The next day reinforcements arrive and we continue the exercise of wet and sweep. The additional help allows the job to move faster, though we still toil for hours, mastering the simple repetition. It dawns on me that this routine comes to represent further insight into the world of forced simplicity that governs this country. Again faced with reconciling my New York expectations with this Costa Rican reality. Again I am sweaty and tired and working with my body to accomplish some task so outside the protocols of my upper west side birth. Again I am connected with near strangers, alternative cultures, gentle faces and easy spirits, laughing and gossiping while pushing mud and bacteria. Again the Gods in their ultimate wisdom humble my arrogant tendencies with floods and cleaning.

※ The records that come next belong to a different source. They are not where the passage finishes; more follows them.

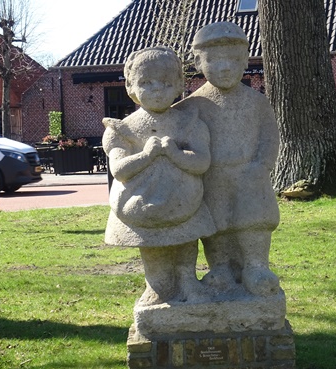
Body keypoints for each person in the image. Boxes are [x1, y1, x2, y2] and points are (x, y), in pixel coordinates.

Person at [102, 47, 216, 305]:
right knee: (152, 246)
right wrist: (146, 155)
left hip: (185, 201)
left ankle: (188, 281)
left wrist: (175, 153)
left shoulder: (189, 123)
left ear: (179, 85)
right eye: (146, 83)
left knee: (186, 240)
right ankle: (157, 284)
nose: (157, 90)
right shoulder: (122, 129)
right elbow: (119, 169)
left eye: (166, 83)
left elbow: (201, 162)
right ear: (130, 86)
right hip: (143, 203)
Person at [175, 22, 281, 297]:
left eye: (233, 59)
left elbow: (270, 137)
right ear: (198, 62)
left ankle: (256, 265)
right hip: (211, 176)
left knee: (254, 220)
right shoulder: (191, 107)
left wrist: (262, 165)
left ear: (245, 60)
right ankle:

By mid day the shop looks almost regular again. I pay my flood relief accomplices in cash and express some sincere gratitude for their arriving to my rescue — another soft gringo in need of a tow. Oddly I get used to it. Incredible what one can get used to. This country and her climates and terrains and unpredictable waters forever pushes the boundaries of sensibilities and perceived acceptance — the daily goals always demanding a little more grief and inconvenience, subservient to some unassuming master. Surprisingly I am an absolute slave to her rambunctious wills and tropical outrages.

The relief this shop provides is like grasping onto metaphorical ropes of sanity. Tether me to the cleats and steady this daily existence. Blessed in the sunlight and drenched by the rains, a constant cascade of water that drives the turbines of this insane yet persistent existence.

Days later the winds pick up and the sky clouds and I wonder if will rain again. Of course it will.